Se stai provando un forte dolore in seguito ad una separazione sentimentale, sappi che ci sono diversi motivi alla sua base: in primo luogo è la già citata incertezza a complicare di molto le cose. Un legame di coppia equivale ad un percorso a due: le strade procedono parallele, si studia il futuro insieme, si programma la vita in base alle necessità di entrambi. Quando questo finisce, emerge sin da subito una dura realtà che parla la lingua di vita e abitudini costrette a cambiare, e a reinventarsi da zero: inoltre, quando si è più in là con l’età, la questione si fa ulteriormente complessa da affrontare. Tentare un riavvicinamento, comunque, è un passo da compiere se si è convinti di avere ancora una chance: se lei ti ha lasciato sappiate che esistono dei comportamenti da adottare che possono aiutarti a riconquistarla Se invece hai già provato senza successo, ecco cosa sapere per affrontare al meglio il dolore post-separazione.

Come superare il dolore della separazione?

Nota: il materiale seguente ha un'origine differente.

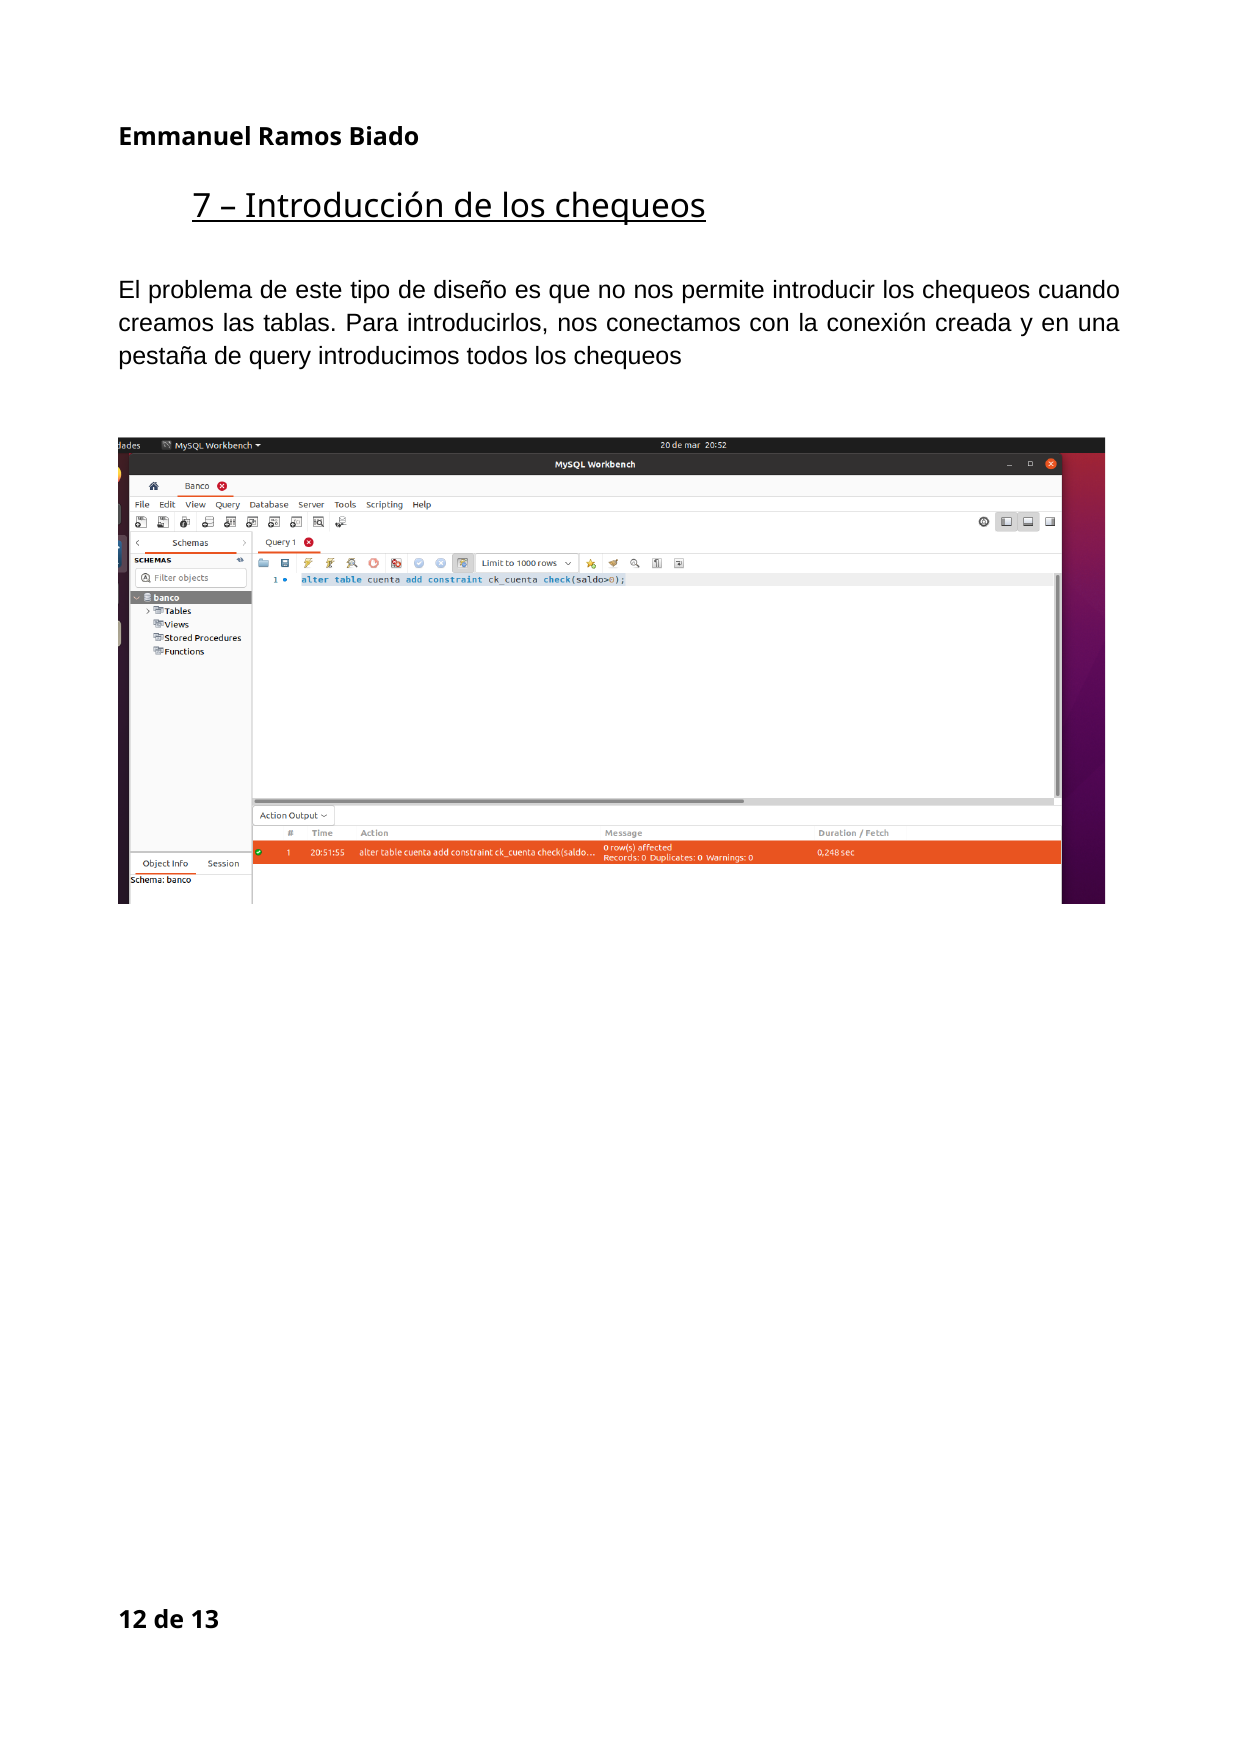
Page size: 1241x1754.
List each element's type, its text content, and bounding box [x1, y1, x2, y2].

picture [118, 436, 1106, 904]
text 7 – Introducción de los chequeos [118, 182, 1122, 227]
text El problema de este tipo de diseño es que no nos permite introducir los chequeos cuando creamos las tablas. Para introducirlos, nos conectamos con la conexión creada y en una pestaña de query introducimos todos los chequeos [118, 275, 1122, 369]
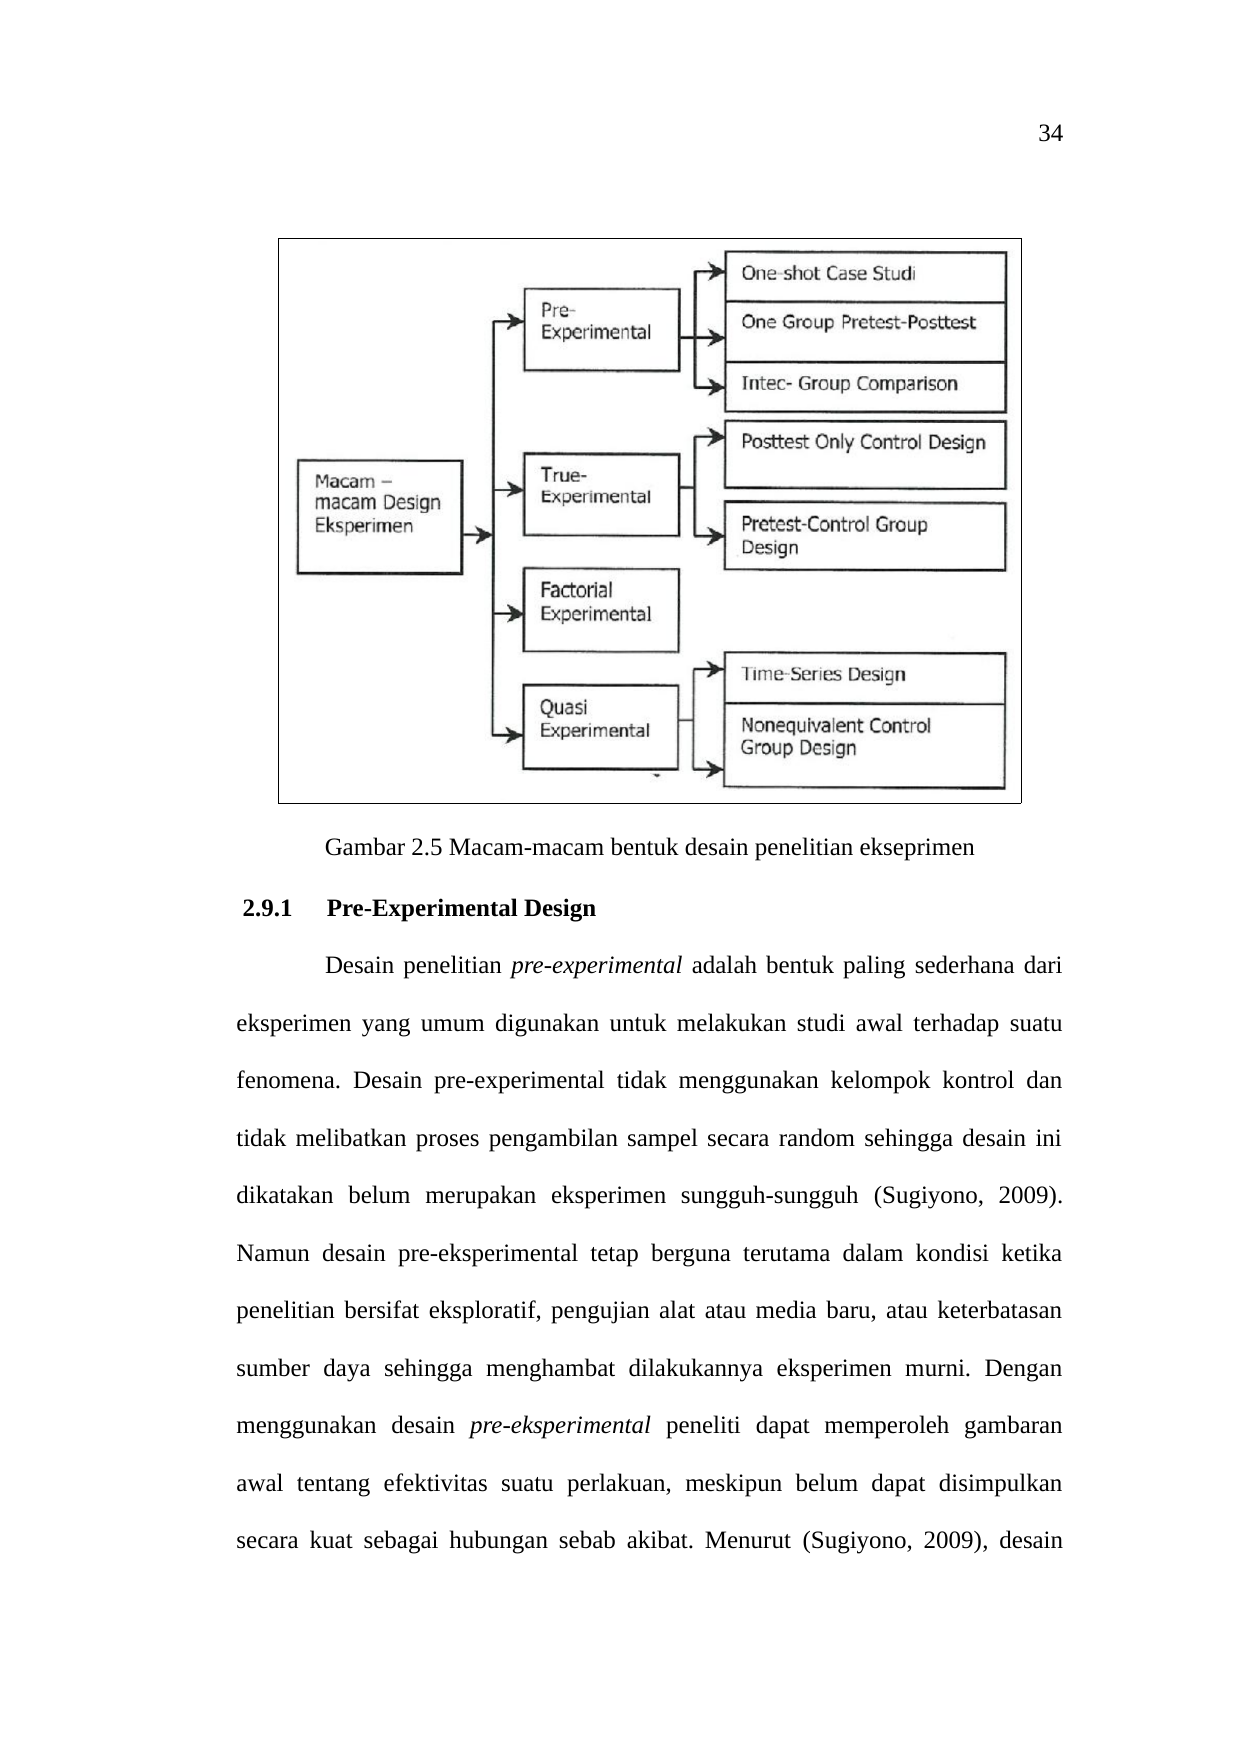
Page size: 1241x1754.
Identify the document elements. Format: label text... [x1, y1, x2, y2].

text Desain penelitian pre-experimental adalah bentuk paling sederhana dari eksperimen yang umum digunakan untuk melakukan studi awal terhadap suatu fenomena. Desain pre-experimental tidak menggunakan kelompok kontrol dan tidak melibatkan proses pengambilan sampel secara random sehingga desain ini dikatakan belum merupakan eksperimen sungguh-sungguh (Sugiyono, 2009). Namun desain pre-eksperimental tetap berguna terutama dalam kondisi ketika penelitian bersifat eksploratif, pengujian alat atau media baru, atau keterbatasan sumber daya sehingga menghambat dilakukannya eksperimen murni. Dengan menggunakan desain pre-eksperimental peneliti dapat memperoleh gambaran awal tentang efektivitas suatu perlakuan, meskipun belum dapat disimpulkan secara kuat sebagai hubungan sebab akibat. Menurut (Sugiyono, 2009), desain [236, 950, 1063, 1554]
text [279, 239, 1021, 803]
picture [281, 241, 1019, 800]
subtitle Pre-Experimental Design [236, 893, 1063, 922]
text Gambar 2.5 Macam-macam bentuk desain penelitian ekseprimen [278, 804, 1021, 861]
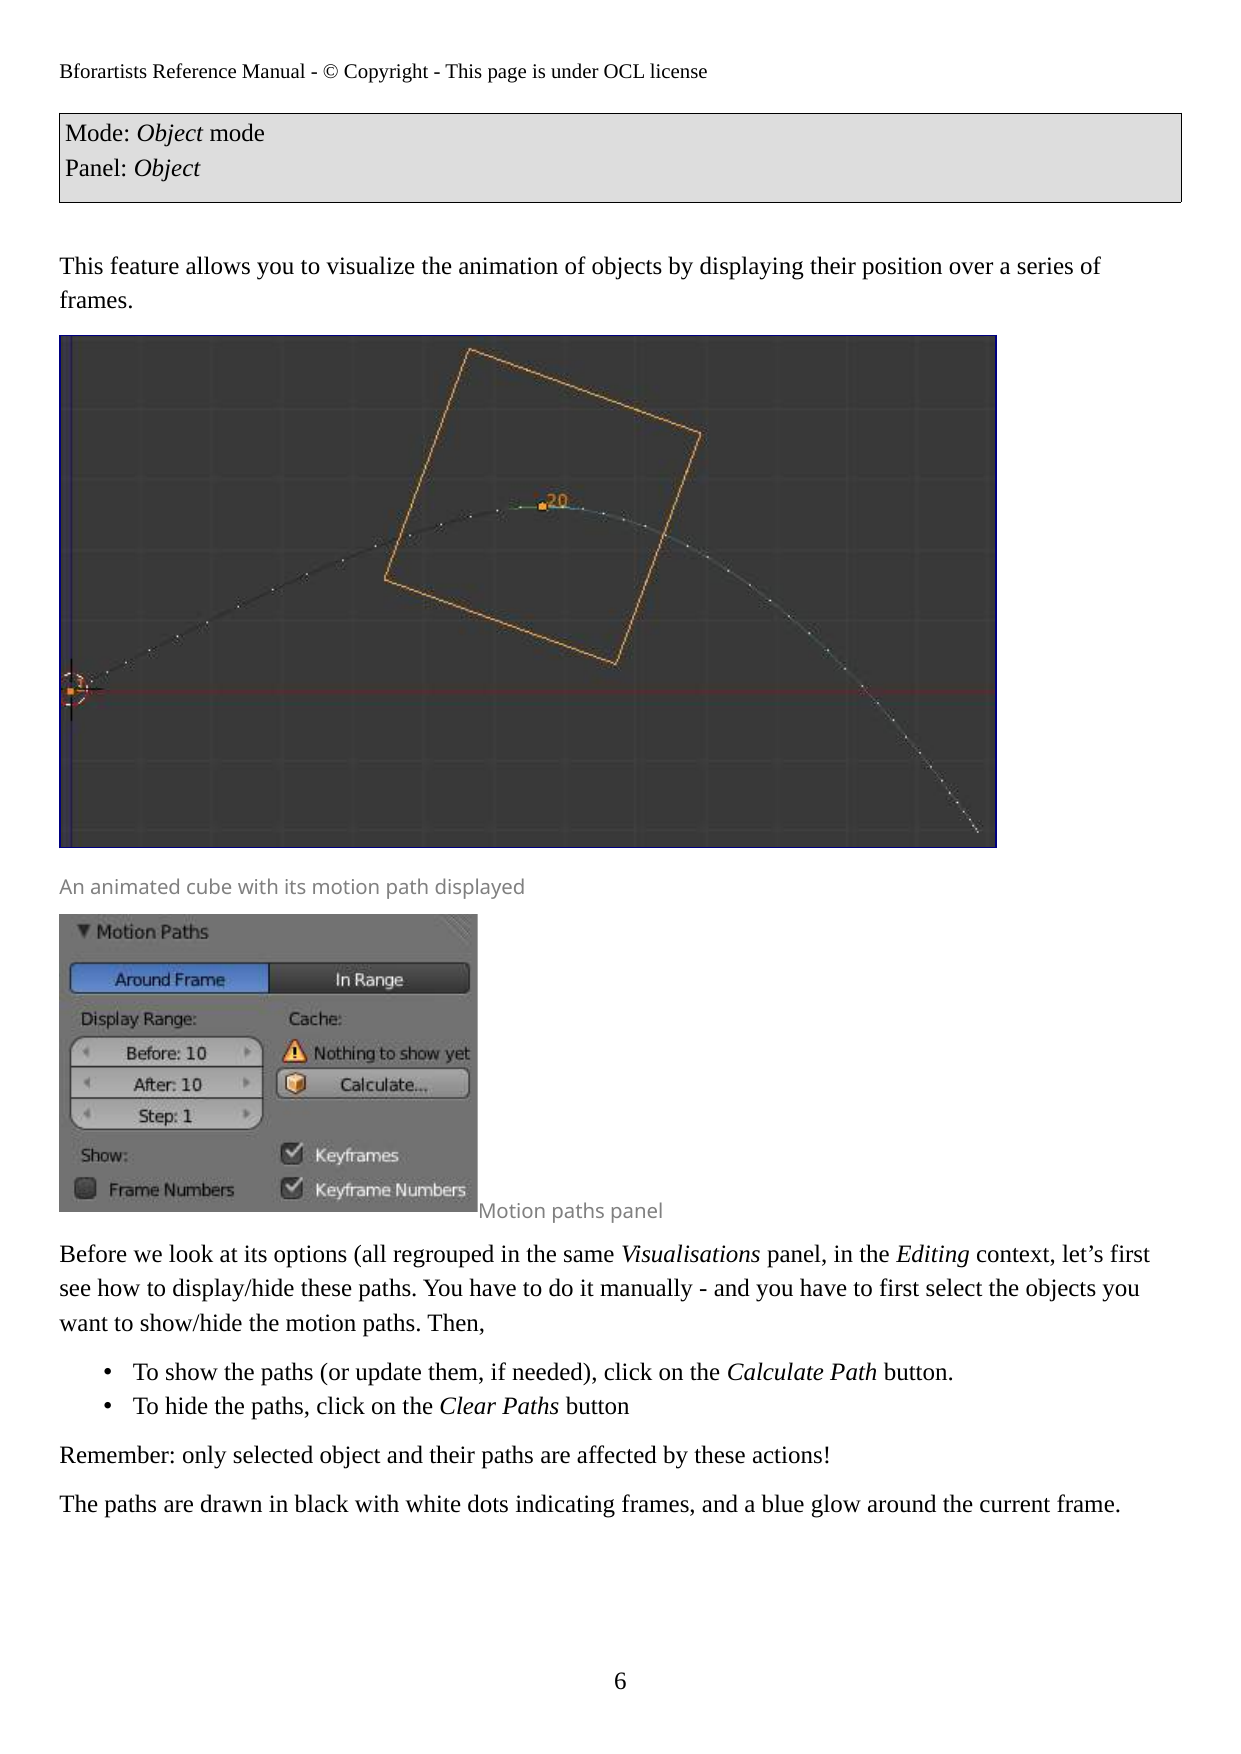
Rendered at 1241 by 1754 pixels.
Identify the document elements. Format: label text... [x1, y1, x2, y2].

picture [61, 336, 995, 847]
picture [59, 914, 478, 1212]
table_cell Mode: Object mode Panel: Object [60, 114, 1181, 202]
text The paths are drawn in black with white dots indicating frames, and a blue glow around the current frame. [59, 1489, 1181, 1518]
list To hide the paths, click on the Clear Paths button [103, 1391, 1181, 1420]
text Motion paths panel [59, 1193, 1181, 1224]
text Before we look at its options (all regrouped in the same Visualisations panel, in the Editing context, let’s first see how to display/hide these paths. You have to do it manually - and you have to first select the objects you want to show/hide the motion paths. Then, [59, 1239, 1181, 1336]
text This feature allows you to visualize the animation of objects by displaying their position over a series of frames. [59, 251, 1181, 314]
list To show the paths (or update them, if needed), click on the Calculate Path button. [103, 1357, 1181, 1385]
text An animated cube with its motion path displayed [59, 869, 1181, 900]
text Remember: only selected object and their paths are affected by these actions! [59, 1440, 1181, 1469]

Per prima cosa bisogna superare la fase della negazione: quel momento in cui ancora non ci si è resi conto di ciò che è accaduto, quando il cervello rifiuta la possibilità che l’altra persona se ne sia andata. Qui bisogna guardarsi dentro, concentrarsi e fare chiarezza sulla situazione: l’oggettività è dura da digerire, ma necessaria per andare avanti. Il secondo step è imparare a dominare le proprie energie negative: non fa bene provare rabbia verso se stessi, né verso il proprio ex partner. Questo insieme di energie va sfogato ed espulso, magari facendo sport o trovando un’altra valvola di scarico: ti aiuterà a non debilitare la tua autostima e la tua fiducia, consentendoti dunque di non prendertela né con te stesso, né col genere femminile.

Superati questi due passaggi, dovresti aver capito due cose: che lei non tornerà, e che la tua vita non è finita qui. Adesso dovrai calarti nuovamente nel mondo, conoscendo altre persone e scrivendo nuove pagine della tua vita: privo di quelle scorie, affronterai le nuove relazioni con maggiore maturità e spensieratezza. Infine, anche se il dolore sembra passato, non devi metterti fretta: potresti avere delle ricadute, pensare a lei, persino incontrarla di tanto in tanto. Potrebbero volerci mesi per superare tutto in modo definitivo: tu devi procedere investendo soprattutto sulla consapevolezza che è il futuro a contare, e non il passato.